DIRECTIONS FOR THIS TASK: Transcribe the listing below verbatim, from its beginning through the line containing "genus: Motacilla", both ends included, and omit the pictures from your transcription.

INFORMATION SUPPLIED:
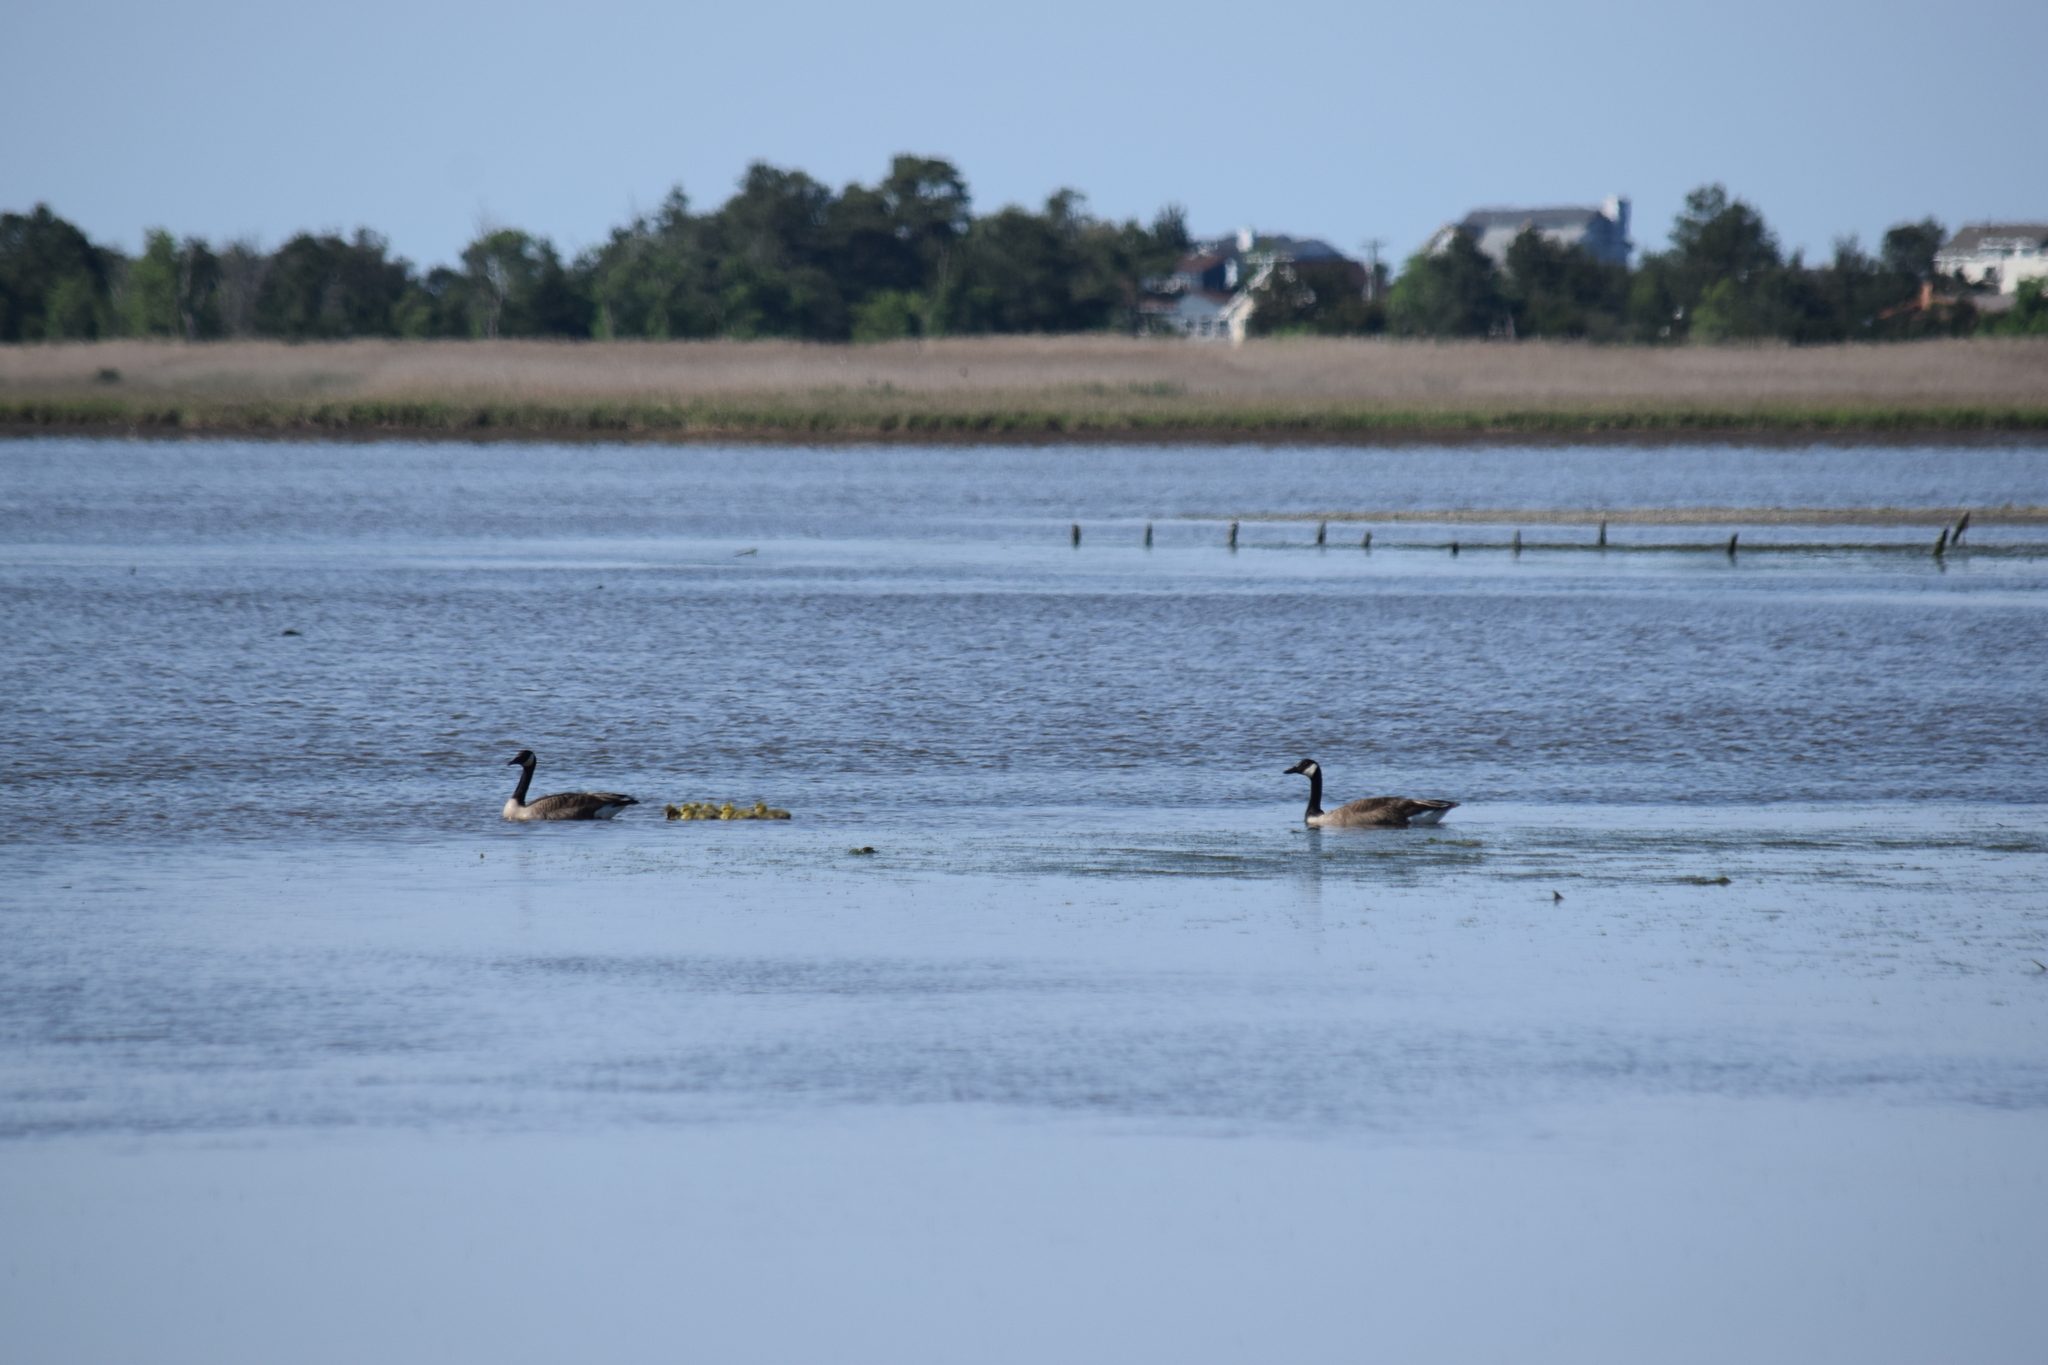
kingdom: Animalia
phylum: Chordata
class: Aves
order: Anseriformes
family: Anatidae
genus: Branta
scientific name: Branta canadensis
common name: Canada goose
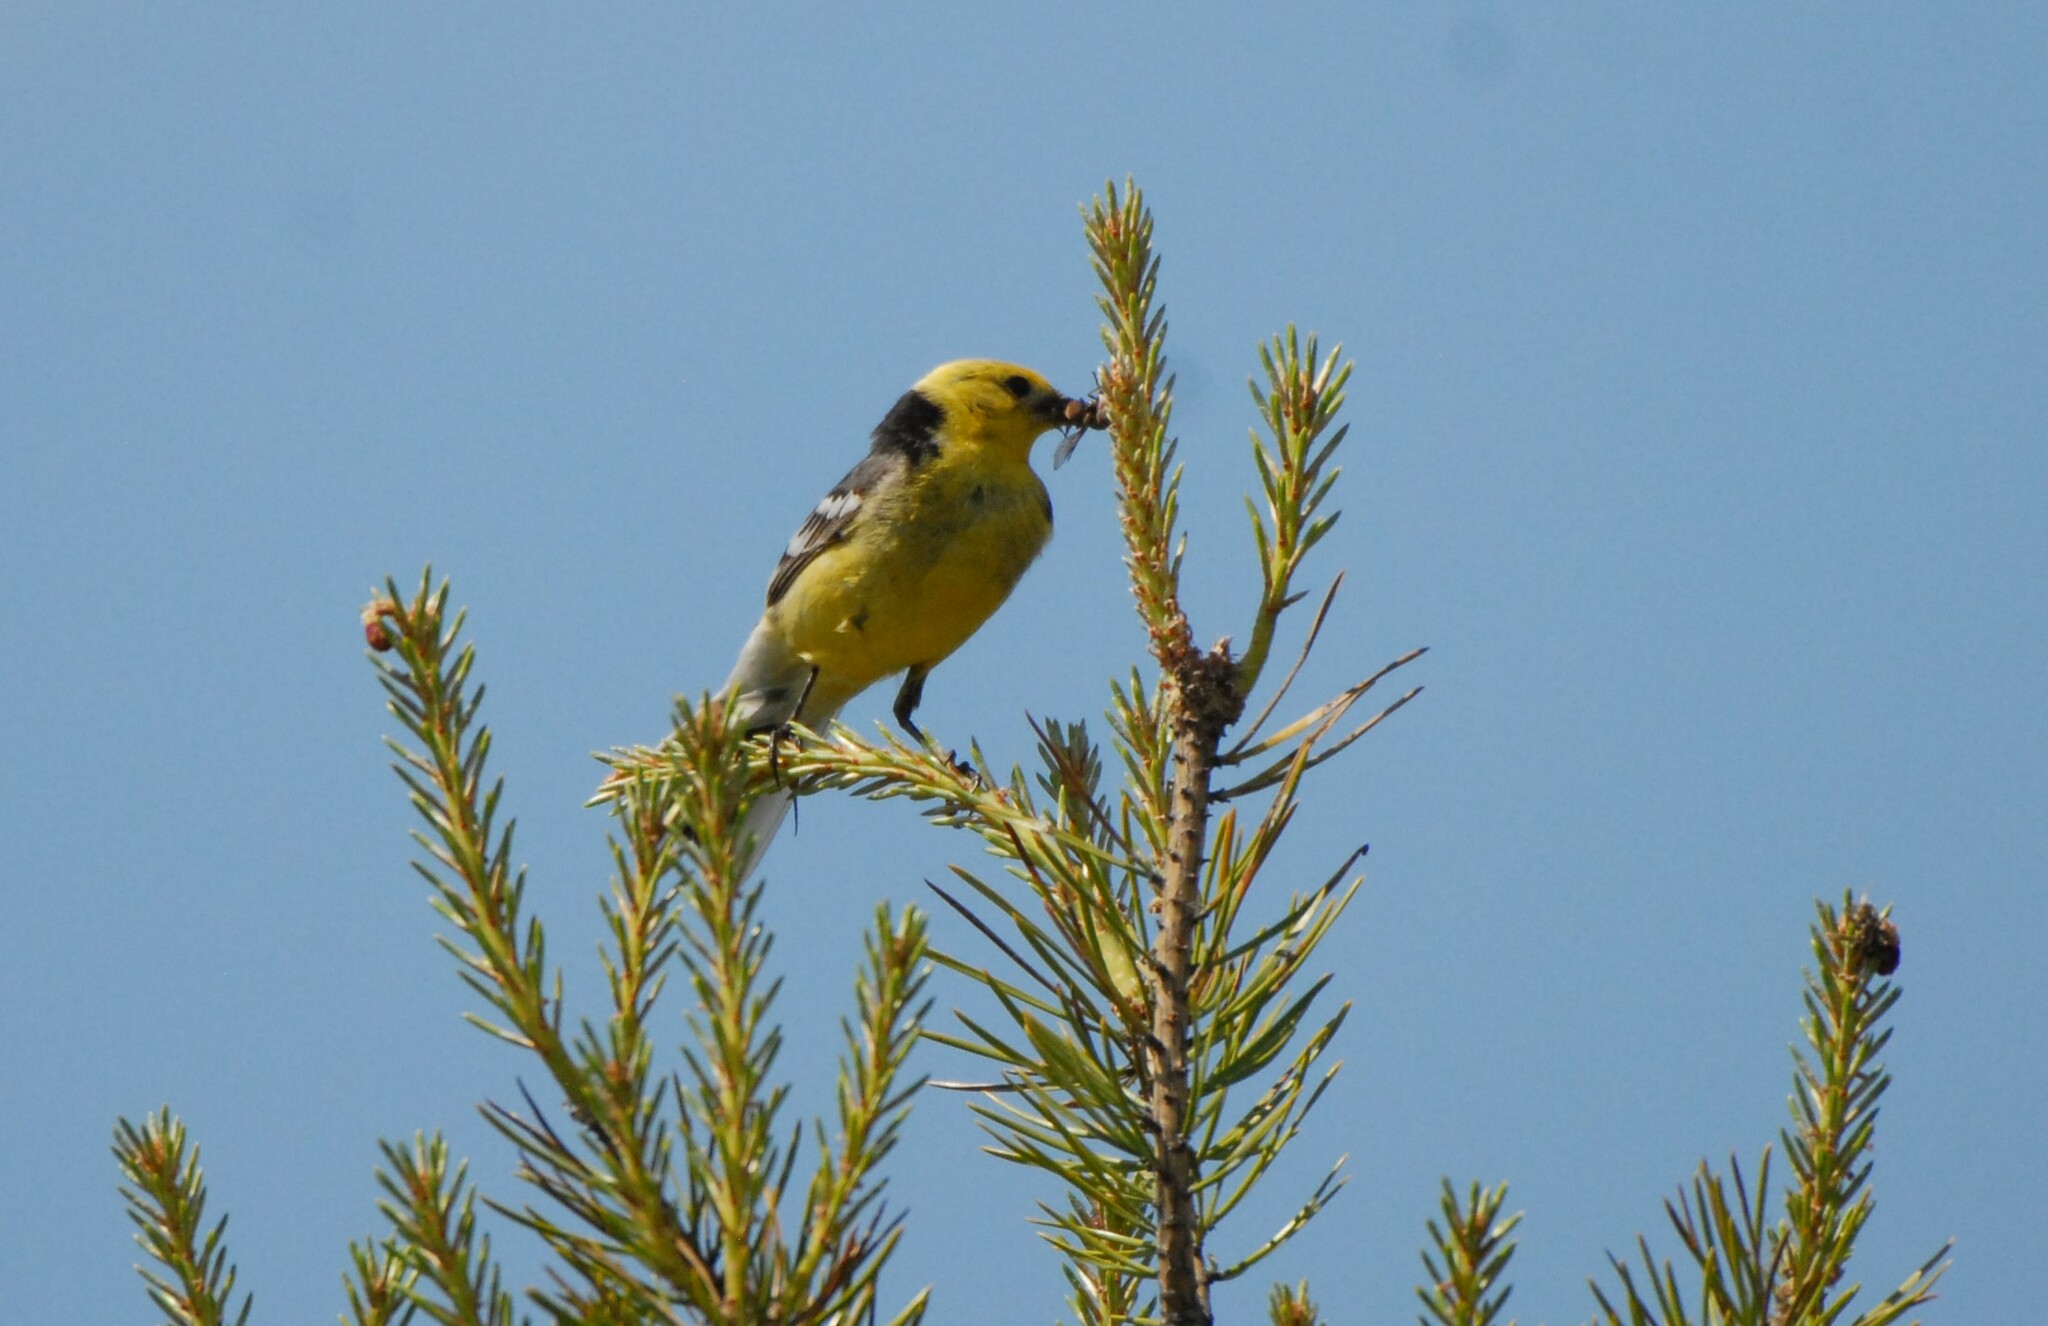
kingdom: Animalia
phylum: Chordata
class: Aves
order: Passeriformes
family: Motacillidae
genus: Motacilla
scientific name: Motacilla citreola
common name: Citrine wagtail
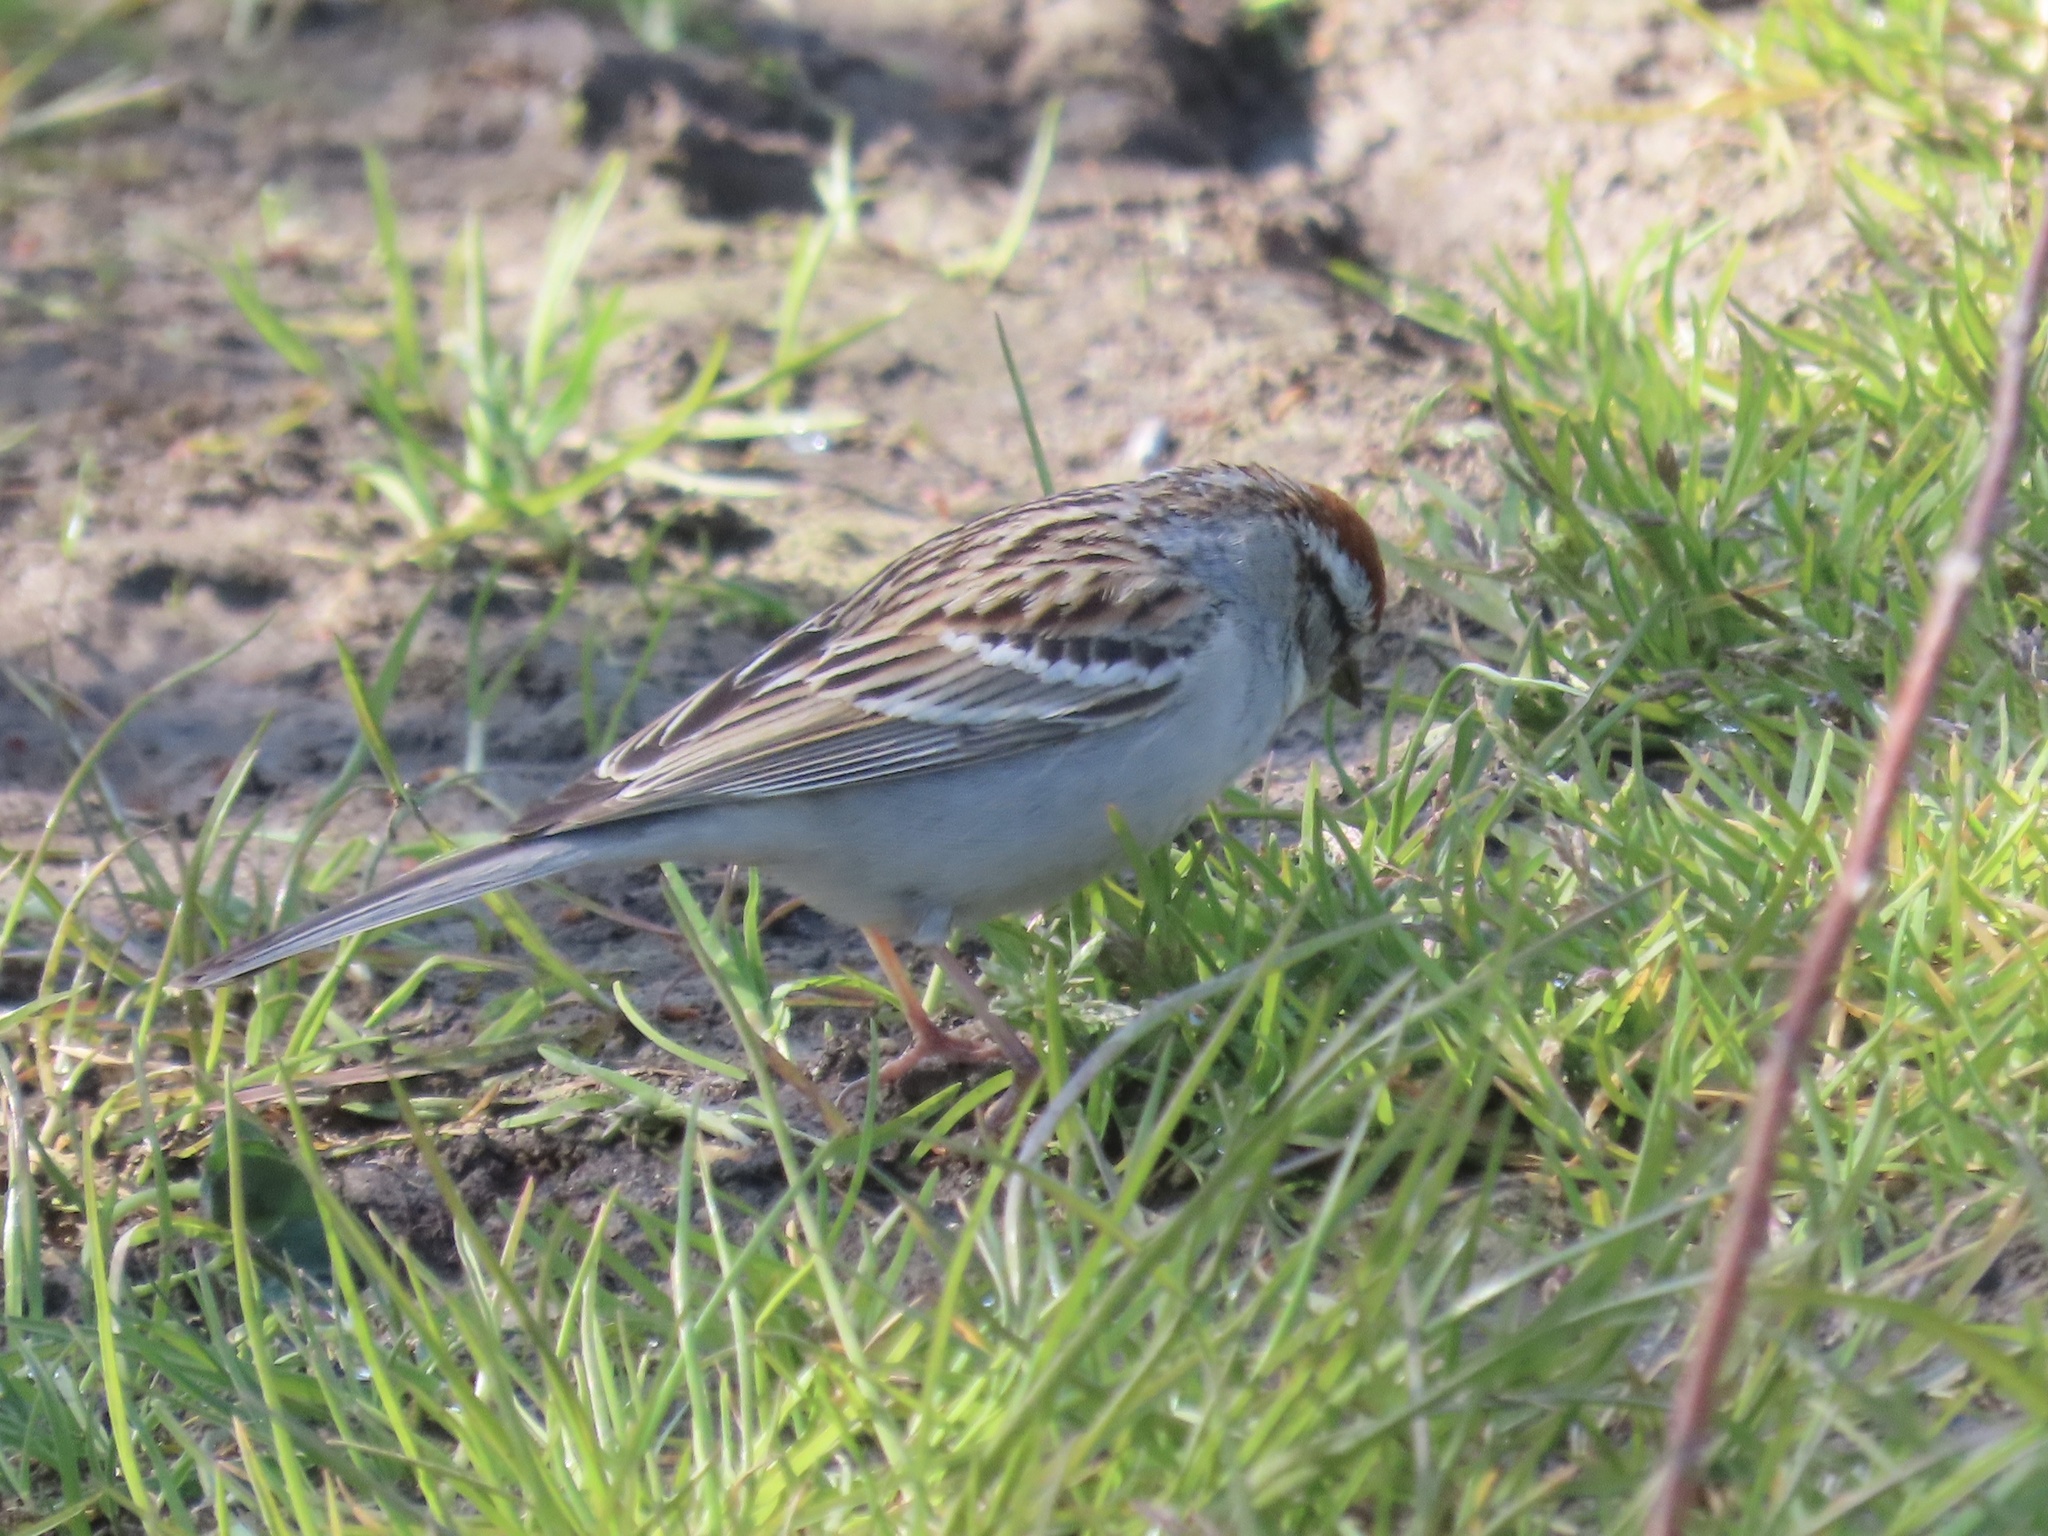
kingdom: Animalia
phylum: Chordata
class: Aves
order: Passeriformes
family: Passerellidae
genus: Spizella
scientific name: Spizella passerina
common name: Chipping sparrow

RESPONSE:
kingdom: Animalia
phylum: Chordata
class: Aves
order: Anseriformes
family: Anatidae
genus: Branta
scientific name: Branta canadensis
common name: Canada goose
kingdom: Animalia
phylum: Chordata
class: Aves
order: Passeriformes
family: Motacillidae
genus: Motacilla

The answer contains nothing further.